Lo mejor de todo ha sido la llamada de Petraeus, el general que más manda, diciéndole a Terry que no lo haga porque peligran las vidas de los soldados yankis… No coment.

Si lo de los separados por el Estrecho de Florida es chocante, no vean lo de la vice Salgado. Nos despertamos con ella diciendo “España recuperará la competitividad con la reforma laboral” (El Economista) y al ratito Europa Press contraataca, en pleno café matiner con un “España baja 9 puestos en la lista mundial de Competitividad” (Foro Económico Mundial dixit). Ya sólo tenemos por delante 41 países que son más competitivos que nosotros. Tampoco coment.

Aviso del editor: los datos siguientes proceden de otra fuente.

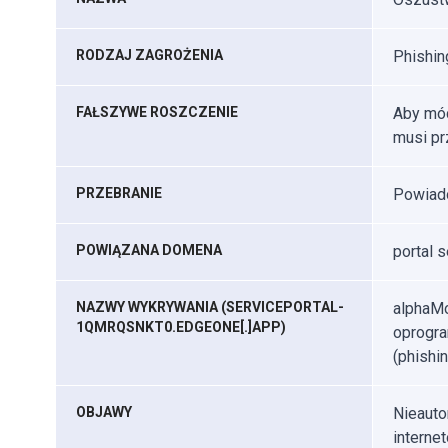
RODZAJ ZAGROŻENIA
Phishin
FAŁSZYWE ROSZCZENIE
Aby móc
musi pr
PRZEBRANIE
Powiado
POWIĄZANA DOMENA
portal 
NAZWY WYKRYWANIA (SERVICEPORTAL-
alphaMo
1QMRQSNKT0.EDGEONE[.]APP)
oprogra
(phishin
OBJAWY
Nieauto
interne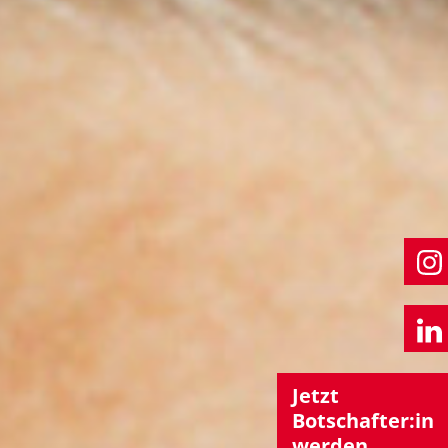
Jetzt
Botschafter:in
werden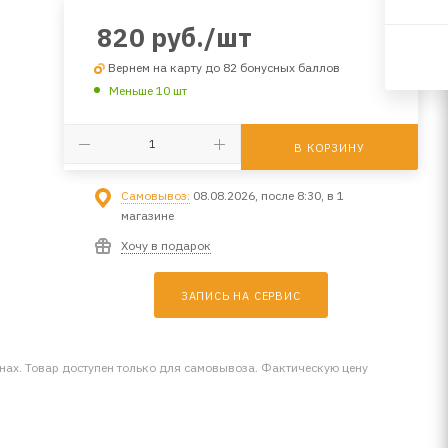
820
руб.
/шт
Вернем на карту до 82 бонусных баллов
Меньше 10 шт
В КОРЗИНУ
Самовывоз:
08.08.2026, после 8:30, в 1
магазине
Хочу в подарок
ЗАПИСЬ НА СЕРВИС
инах. Товар доступен только для самовывоза. Фактическую цену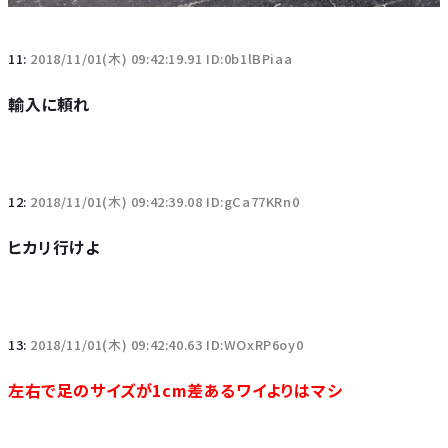
11:
2018/11/01(木) 09:42:19.91 ID:0b1lBPiaa
輸入に頼れ
12:
2018/11/01(木) 09:42:39.08 ID:gCa77KRn0
ヒカリ行けよ
13:
2018/11/01(木) 09:42:40.63 ID:WOxRP6oy0
左右で足のサイズが1cm差あるワイよりはマシ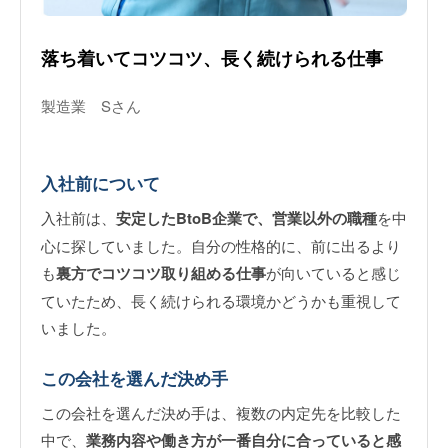
落ち着いてコツコツ、長く続けられる仕事
製造業 Sさん
入社前について
入社前は、
安定したBtoB企業で、営業以外の職種
を中
心に探していました。自分の性格的に、前に出るより
も
裏方でコツコツ取り組める仕事
が向いていると感じ
ていたため、長く続けられる環境かどうかも重視して
いました。
この会社を選んだ決め手
この会社を選んだ決め手は、複数の内定先を比較した
中で、
業務内容や働き方が一番自分に合っていると感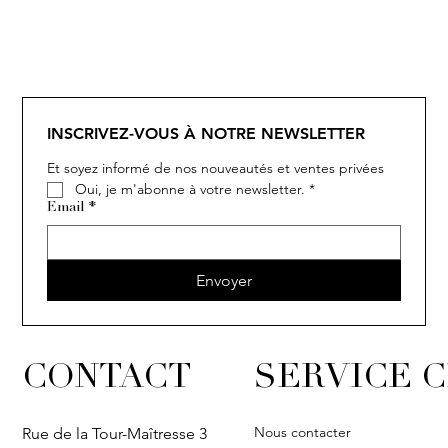
SOLITAIRE
ISIA
IVY
IVY
IVY
IVY
IVY
SOLITAIRE
ISIA
IVY
IVY
IVY
IVY
IVY
INSCRIVEZ-VOUS À NOTRE NEWSLETTER
Et soyez informé de nos nouveautés et ventes privées
Oui, je m'abonne à votre newsletter.
*
Email
*
Envoyer
CONTACT
SERVICE C
Nous contacter
Rue de la Tour-Maîtresse 3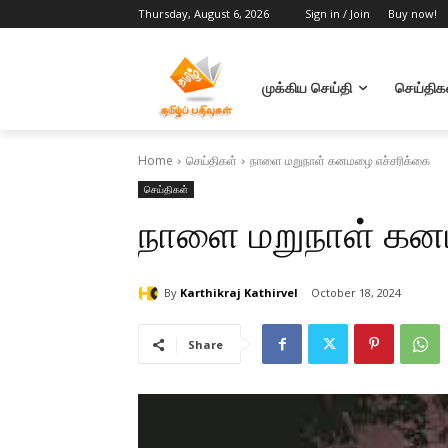
Thursday, August 6, 2026
Sign in / Join
Buy now!
முக்கிய செய்தி
செய்திக
Home
செய்திகள்
நாளை மறுநாள் கனமழை எச்சரிக்கை
செய்திகள்
நாளை மறுநாள் கன
By
Karthikraj Kathirvel
October 18, 2024
Share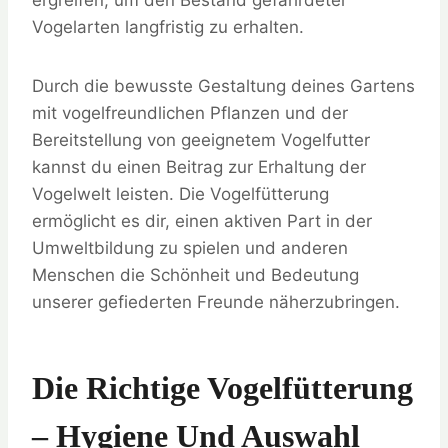
Vogelarten langfristig zu erhalten.
Durch die bewusste Gestaltung deines Gartens
mit vogelfreundlichen Pflanzen und der
Bereitstellung von geeignetem Vogelfutter
kannst du einen Beitrag zur Erhaltung der
Vogelwelt leisten. Die Vogelfütterung
ermöglicht es dir, einen aktiven Part in der
Umweltbildung zu spielen und anderen
Menschen die Schönheit und Bedeutung
unserer gefiederten Freunde näherzubringen.
Die Richtige Vogelfütterung
– Hygiene Und Auswahl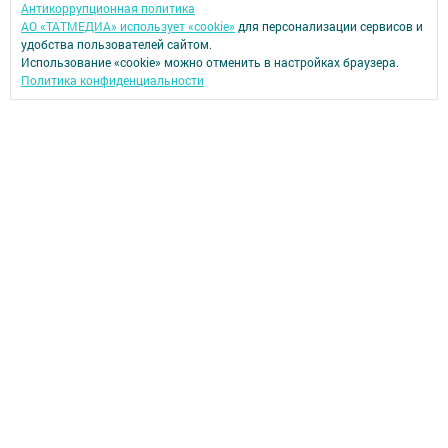
Антикоррупционная политика
АО «ТАТМЕДИА» использует «cookie»
для персонализации сервисов и
удобства пользователей сайтом.
Использование «cookie» можно отменить в настройках браузера.
Политика конфиденциальности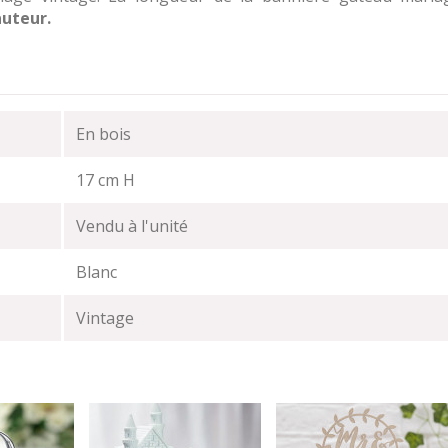
auteur.
En bois
17 cm H
Vendu à l'unité
Blanc
Vintage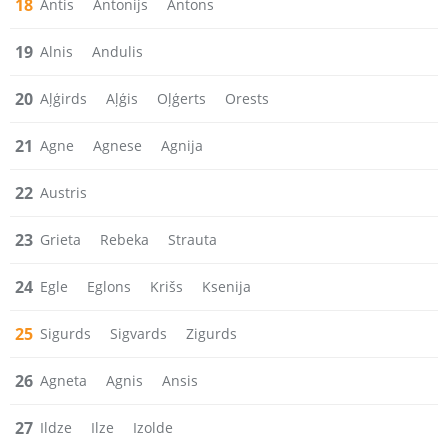
18
Antis
Antonijs
Antons
19
Alnis
Andulis
20
Aļģirds
Aļģis
Oļģerts
Orests
21
Agne
Agnese
Agnija
22
Austris
23
Grieta
Rebeka
Strauta
24
Egle
Eglons
Krišs
Ksenija
25
Sigurds
Sigvards
Zigurds
26
Agneta
Agnis
Ansis
27
Ildze
Ilze
Izolde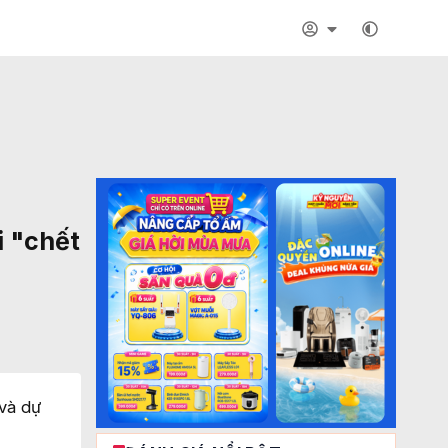
i "chết
và dự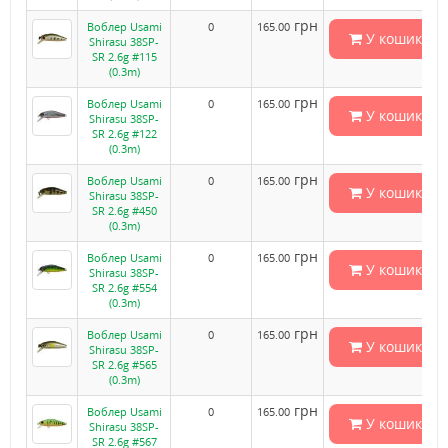
грн
Воблер Usami
0
165.00
У кошик
Shirasu 38SP-
SR 2.6g #115
(0.3m)
грн
Воблер Usami
0
165.00
У кошик
Shirasu 38SP-
SR 2.6g #122
(0.3m)
грн
Воблер Usami
0
165.00
У кошик
Shirasu 38SP-
SR 2.6g #450
(0.3m)
грн
Воблер Usami
0
165.00
У кошик
Shirasu 38SP-
SR 2.6g #554
(0.3m)
грн
Воблер Usami
0
165.00
У кошик
Shirasu 38SP-
SR 2.6g #565
(0.3m)
грн
Воблер Usami
0
165.00
У кошик
Shirasu 38SP-
SR 2.6g #567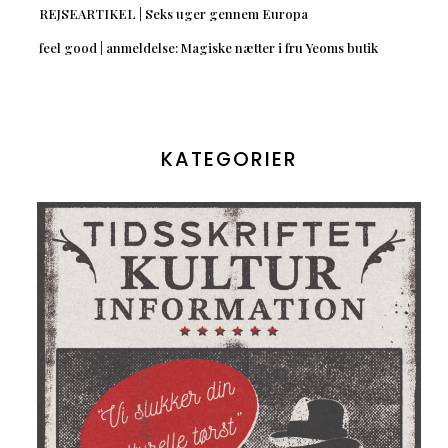
REJSEARTIKEL | Seks uger gennem Europa
feel good | anmeldelse: Magiske nætter i fru Yeoms butik
KATEGORIER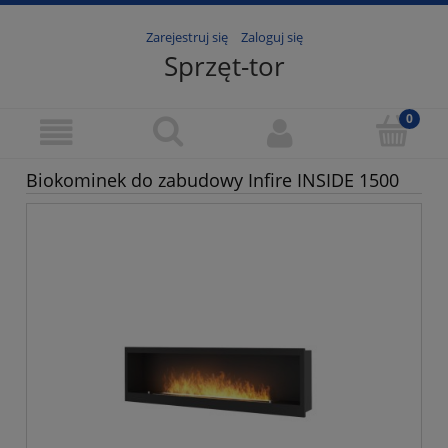
Zarejestruj się
Zaloguj się
Sprzęt-tor
Biokominek do zabudowy Infire INSIDE 1500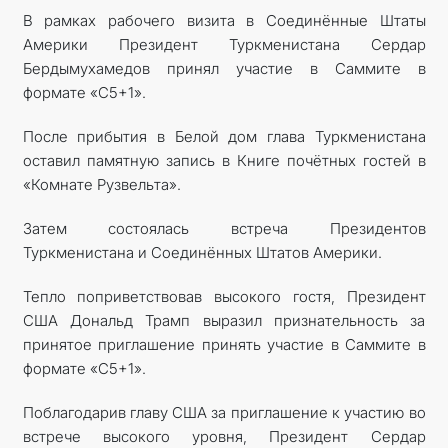
В рамках рабочего визита в Соединённые Штаты
Америки Президент Туркменистана Сердар
Бердымухамедов принял участие в Саммите в
формате «C5+1».
После прибытия в Белой дом глава Туркменистана
оставил памятную запись в Книге почётных гостей в
«Комнате Рузвельта».
Затем состоялась встреча Президентов
Туркменистана и Соединённых Штатов Америки.
Тепло поприветствовав высокого гостя, Президент
США Дональд Трамп выразил признательность за
принятое приглашение принять участие в Саммите в
формате «С5+1».
Поблагодарив главу США за приглашение к участию во
встрече высокого уровня, Президент Сердар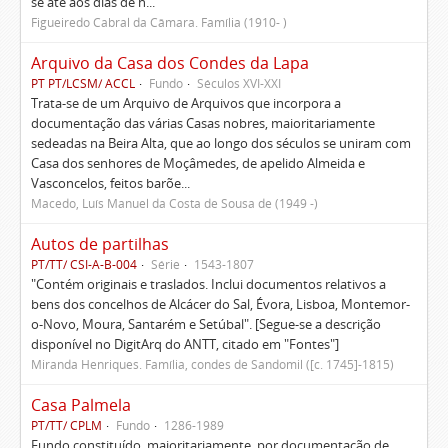
se até aos dias de h...
Figueiredo Cabral da Câmara. Família (1910- )
Arquivo da Casa dos Condes da Lapa
PT PT/LCSM/ ACCL
Fundo
Séculos XVI-XXI
Trata-se de um Arquivo de Arquivos que incorpora a
documentação das várias Casas nobres, maioritariamente
sedeadas na Beira Alta, que ao longo dos séculos se uniram com
Casa dos senhores de Moçâmedes, de apelido Almeida e
Vasconcelos, feitos barõe...
Macedo, Luís Manuel da Costa de Sousa de (1949 -)
Autos de partilhas
PT/TT/ CSI-A-B-004
Série
1543-1807
"Contém originais e traslados. Inclui documentos relativos a
bens dos concelhos de Alcácer do Sal, Évora, Lisboa, Montemor-
o-Novo, Moura, Santarém e Setúbal". [Segue-se a descrição
disponível no DigitArq do ANTT, citado em "Fontes"]
Miranda Henriques. Família, condes de Sandomil ([c. 1745]-1815)
Casa Palmela
PT/TT/ CPLM
Fundo
1286-1989
Fundo constituído, maioritariamente, por documentação de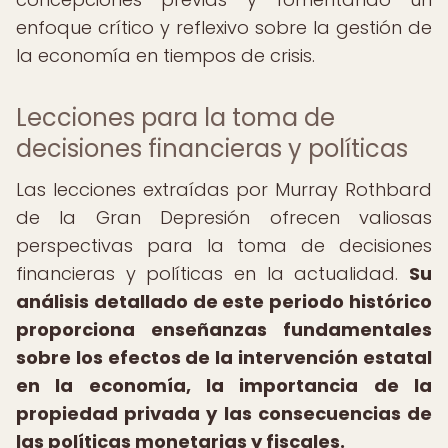
enfoque crítico y reflexivo sobre la gestión de
la economía en tiempos de crisis.
Lecciones para la toma de
decisiones financieras y políticas
Las lecciones extraídas por Murray Rothbard
de la Gran Depresión ofrecen valiosas
perspectivas para la toma de decisiones
financieras y políticas en la actualidad.
Su
análisis detallado de este periodo histórico
proporciona enseñanzas fundamentales
sobre los efectos de la intervención estatal
en la economía, la importancia de la
propiedad privada y las consecuencias de
las políticas monetarias y fiscales.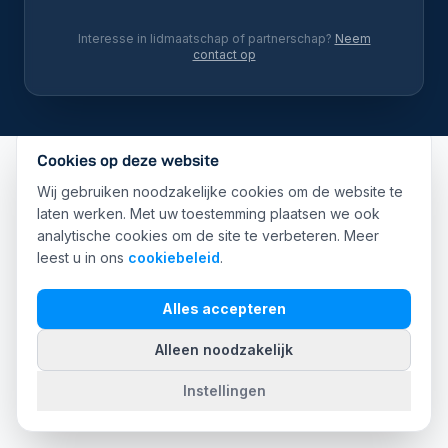
Interesse in lidmaatschap of partnerschap?
Neem
contact op
Cookies op deze website
Wij gebruiken noodzakelijke cookies om de website te
laten werken. Met uw toestemming plaatsen we ook
analytische cookies om de site te verbeteren. Meer
leest u in ons
cookiebeleid
.
Alles accepteren
Alleen noodzakelijk
Instellingen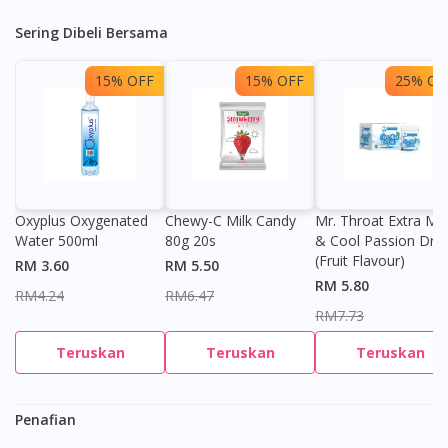
Sering Dibeli Bersama
15% OFF
15% OFF
25% OF
Oxyplus Oxygenated
Chewy-C Milk Candy
Mr. Throat Extra Min
Water 500ml
80g 20s
& Cool Passion Dro
(Fruit Flavour)
RM 3.60
RM 5.50
RM 5.80
RM4.24
RM6.47
RM7.73
Teruskan
Teruskan
Teruskan
Penafian
Visit DoctorOnCall Singapore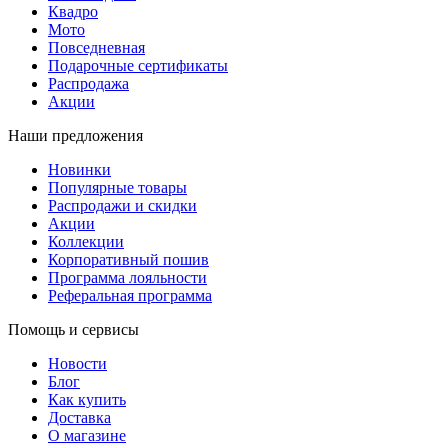
Квадро
Мото
Повседневная
Подарочные сертификаты
Распродажа
Акции
Наши предложения
Новинки
Популярные товары
Распродажи и скидки
Акции
Коллекции
Корпоративный пошив
Программа лояльности
Реферальная программа
Помощь и сервисы
Новости
Блог
Как купить
Доставка
О магазине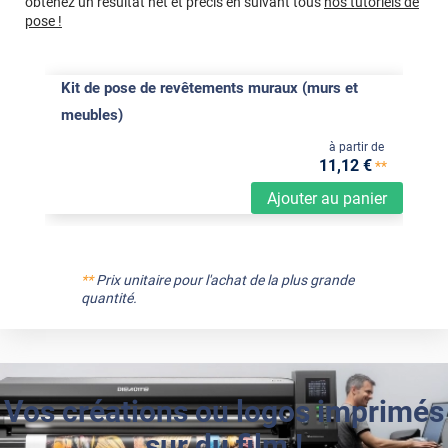
obtenez un résultat net et précis en suivant tous
nos tutoriels de
pose !
Kit de pose de revêtements muraux (murs et
meubles)
à partir de
11
,12
€
**
Ajouter au panier
**
Prix unitaire pour l'achat de la plus grande
quantité.
Vos créations ou logos imprimés
sur du film !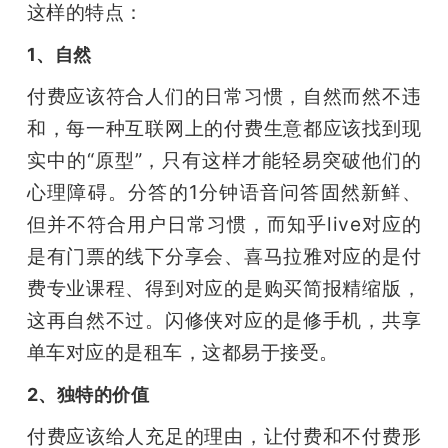
这样的特点：
1、自然
付费应该符合人们的日常习惯，自然而然不违
和，每一种互联网上的付费生意都应该找到现
实中的“原型”，只有这样才能轻易突破他们的
心理障碍。分答的1分钟语音问答固然新鲜、
但并不符合用户日常习惯，而知乎live对应的
是有门票的线下分享会、喜马拉雅对应的是付
费专业课程、得到对应的是购买简报精缩版，
这再自然不过。闪修侠对应的是修手机，共享
单车对应的是租车，这都易于接受。
2、独特的价值
付费应该给人充足的理由，让付费和不付费形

Y para cerrar, con el Ramadán camino del final de su ciclo anual, en Malasia (64% de la población practica el Islám) han detenido a 9 de sus ciudadanos por celebrar el Eid al-Fitr (fin del Ramadán) ¡¡dos días antes!! Por su parte, el Mulá Omar, con tal motivo, ha asegurado la victoria de los talibán afganos contra los soldados extranjeros y, naturalmente, el rechazo a las elecciones previstas para el sábado 18.

En Egipto, con el Islam desde, más o menos, el 614 en que el abasí Amr ibn al-Ass se acercara al delta del Nilo y fundara Fustat (luego, El Cairo), el final del Ramadán lo han hecho coincidir con el epílogo de su “Cuéntame” particular: “El Grupo”/”El Gamaa”. Mejor que “El Internado”, oiga. Narra el origen y los primeros años de los “Hermanos Musulmanes”/”El Gamaa El Mahzoura”, organización fundamentalista fundada en 1928 por Hasan al-Banna tras el colapso del Imperio otomano e ilegalizada desde 1954 por ser “una amenaza para la seguridad nacional”. Olé los cojones -y las neuronas- de los programadores e ideólogos de las televisión egipcia: el régimen buscaba poner en evidencia a los fundamentalistas y han conseguido el revivir de Al Ikwan Al Muslemeen. Vamos dados.